### REQUIRED WORK
Lay out the text lines of the listing below as a JSON list of strings, one string per line, skipping blank lines. Leave the pictures out.

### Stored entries
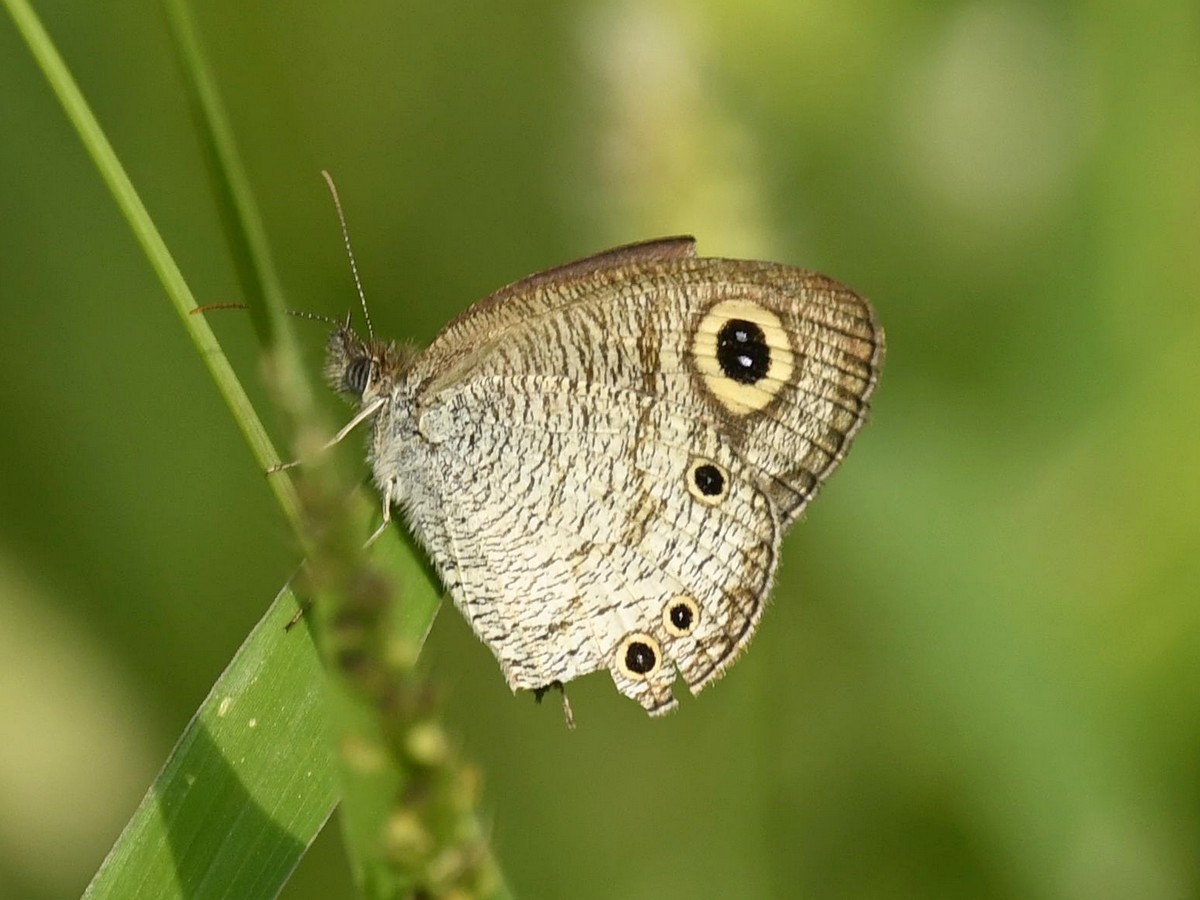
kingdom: Animalia
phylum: Arthropoda
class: Insecta
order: Lepidoptera
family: Nymphalidae
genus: Ypthima
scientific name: Ypthima huebneri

### COMPLETE ANSWER
[
  "kingdom: Animalia",
  "phylum: Arthropoda",
  "class: Insecta",
  "order: Lepidoptera",
  "family: Nymphalidae",
  "genus: Ypthima",
  "scientific name: Ypthima huebneri"
]